It was good, simple, and fairly healthy... it's a high-calorie, high-carb meal, but as far as cheat-meals go - WAY better than a pizza. 557 calories per serving (serves 4), 31 g Carbs per serving...
Recently, though, I've been trying to cut carbs down... and the Nacho Night was just killing any amount of low-carb/no-carb week I've had. How can I still enjoy my nachos without crushing my goals of being low carb?
The answer was pretty easy in the end - ditch the nacho chip. Carbs from peppers and veggies are fine in my world, but the 62 grams of carbs from tortilla chips was killing me. So - how can I eat the rest of the meal without the method of conveyance to my face from the plate?
Lettuce Wraps.
Boom.

*What needs to be done:* Output the stretch of the low-carb nacho text from "Recently, though, I've" through "being low carb?", copied word for word.

*Supplied material:*

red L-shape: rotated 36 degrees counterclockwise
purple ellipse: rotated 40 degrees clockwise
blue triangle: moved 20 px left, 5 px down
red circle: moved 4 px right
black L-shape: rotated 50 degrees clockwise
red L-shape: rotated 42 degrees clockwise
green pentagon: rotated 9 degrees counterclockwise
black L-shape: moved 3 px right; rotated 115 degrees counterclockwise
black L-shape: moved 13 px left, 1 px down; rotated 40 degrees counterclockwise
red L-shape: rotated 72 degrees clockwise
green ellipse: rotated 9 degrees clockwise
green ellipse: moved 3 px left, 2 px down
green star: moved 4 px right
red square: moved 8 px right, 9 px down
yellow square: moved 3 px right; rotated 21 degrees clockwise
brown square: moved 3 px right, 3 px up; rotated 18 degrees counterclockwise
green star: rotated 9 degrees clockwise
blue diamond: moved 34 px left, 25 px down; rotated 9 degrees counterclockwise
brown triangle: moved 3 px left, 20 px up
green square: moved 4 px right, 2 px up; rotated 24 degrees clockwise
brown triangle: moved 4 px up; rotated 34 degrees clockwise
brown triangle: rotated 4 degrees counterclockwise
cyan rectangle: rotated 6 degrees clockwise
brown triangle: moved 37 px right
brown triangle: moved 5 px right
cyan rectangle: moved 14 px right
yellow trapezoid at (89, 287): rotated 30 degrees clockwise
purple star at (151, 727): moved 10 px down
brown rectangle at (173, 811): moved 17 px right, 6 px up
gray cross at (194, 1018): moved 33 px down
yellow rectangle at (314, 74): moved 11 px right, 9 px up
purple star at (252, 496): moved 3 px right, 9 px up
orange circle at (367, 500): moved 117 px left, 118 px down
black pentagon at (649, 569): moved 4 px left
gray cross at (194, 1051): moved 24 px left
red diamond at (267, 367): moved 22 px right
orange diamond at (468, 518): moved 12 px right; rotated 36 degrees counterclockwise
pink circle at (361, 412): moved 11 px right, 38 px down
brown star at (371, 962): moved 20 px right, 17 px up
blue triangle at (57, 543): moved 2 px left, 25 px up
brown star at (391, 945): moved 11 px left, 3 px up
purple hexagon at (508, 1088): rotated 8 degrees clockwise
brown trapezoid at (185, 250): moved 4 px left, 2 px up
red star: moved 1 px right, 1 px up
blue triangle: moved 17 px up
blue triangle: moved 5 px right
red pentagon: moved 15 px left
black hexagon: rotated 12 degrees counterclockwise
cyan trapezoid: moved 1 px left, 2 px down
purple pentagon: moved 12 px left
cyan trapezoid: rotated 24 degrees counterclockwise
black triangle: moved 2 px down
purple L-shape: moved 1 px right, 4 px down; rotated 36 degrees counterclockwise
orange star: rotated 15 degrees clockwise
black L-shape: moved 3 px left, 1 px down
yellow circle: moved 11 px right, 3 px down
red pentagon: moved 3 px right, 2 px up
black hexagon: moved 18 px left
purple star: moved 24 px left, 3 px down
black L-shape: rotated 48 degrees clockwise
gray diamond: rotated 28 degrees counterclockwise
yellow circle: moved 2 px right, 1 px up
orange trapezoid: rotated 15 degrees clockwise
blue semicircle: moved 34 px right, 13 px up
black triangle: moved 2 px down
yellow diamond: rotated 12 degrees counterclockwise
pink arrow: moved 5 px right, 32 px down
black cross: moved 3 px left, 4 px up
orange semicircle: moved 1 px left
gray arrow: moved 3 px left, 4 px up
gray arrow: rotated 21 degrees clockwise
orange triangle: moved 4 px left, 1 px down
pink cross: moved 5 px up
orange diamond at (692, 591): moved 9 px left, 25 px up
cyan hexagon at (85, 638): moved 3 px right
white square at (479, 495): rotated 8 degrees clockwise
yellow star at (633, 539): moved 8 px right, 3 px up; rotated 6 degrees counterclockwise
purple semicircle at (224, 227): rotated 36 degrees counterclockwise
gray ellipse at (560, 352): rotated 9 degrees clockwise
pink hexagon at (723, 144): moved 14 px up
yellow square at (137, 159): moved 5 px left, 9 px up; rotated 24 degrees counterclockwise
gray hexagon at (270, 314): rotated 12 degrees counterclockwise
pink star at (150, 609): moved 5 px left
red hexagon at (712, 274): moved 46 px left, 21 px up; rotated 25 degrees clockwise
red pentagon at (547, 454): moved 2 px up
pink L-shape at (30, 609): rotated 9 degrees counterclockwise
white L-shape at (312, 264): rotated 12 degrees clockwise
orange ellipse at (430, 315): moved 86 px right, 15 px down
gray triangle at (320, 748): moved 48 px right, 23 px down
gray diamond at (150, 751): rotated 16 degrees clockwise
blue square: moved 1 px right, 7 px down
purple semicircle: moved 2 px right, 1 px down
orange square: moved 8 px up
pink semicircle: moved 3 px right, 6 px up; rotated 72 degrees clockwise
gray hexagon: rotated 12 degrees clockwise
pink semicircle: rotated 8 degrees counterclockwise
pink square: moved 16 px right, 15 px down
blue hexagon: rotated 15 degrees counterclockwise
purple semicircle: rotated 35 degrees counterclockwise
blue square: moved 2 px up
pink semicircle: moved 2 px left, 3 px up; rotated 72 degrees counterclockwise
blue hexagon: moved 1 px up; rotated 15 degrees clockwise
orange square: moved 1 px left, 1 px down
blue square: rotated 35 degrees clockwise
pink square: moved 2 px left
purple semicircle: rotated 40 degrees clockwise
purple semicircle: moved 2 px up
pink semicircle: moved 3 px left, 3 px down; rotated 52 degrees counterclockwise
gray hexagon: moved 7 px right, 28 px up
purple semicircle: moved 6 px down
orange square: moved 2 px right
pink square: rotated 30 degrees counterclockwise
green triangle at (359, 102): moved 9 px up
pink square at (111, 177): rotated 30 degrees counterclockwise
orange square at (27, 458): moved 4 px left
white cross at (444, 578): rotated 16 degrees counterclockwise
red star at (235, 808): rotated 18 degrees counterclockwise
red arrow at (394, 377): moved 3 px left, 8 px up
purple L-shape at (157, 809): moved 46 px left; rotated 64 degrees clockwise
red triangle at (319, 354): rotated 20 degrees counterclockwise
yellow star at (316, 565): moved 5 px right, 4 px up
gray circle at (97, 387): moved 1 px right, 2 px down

*Response for this exercise:*
Recently, though, I've been trying to cut carbs down... and the Nacho Night was just killing any amount of low-carb/no-carb week I've had. How can I still enjoy my nachos without crushing my goals of being low carb?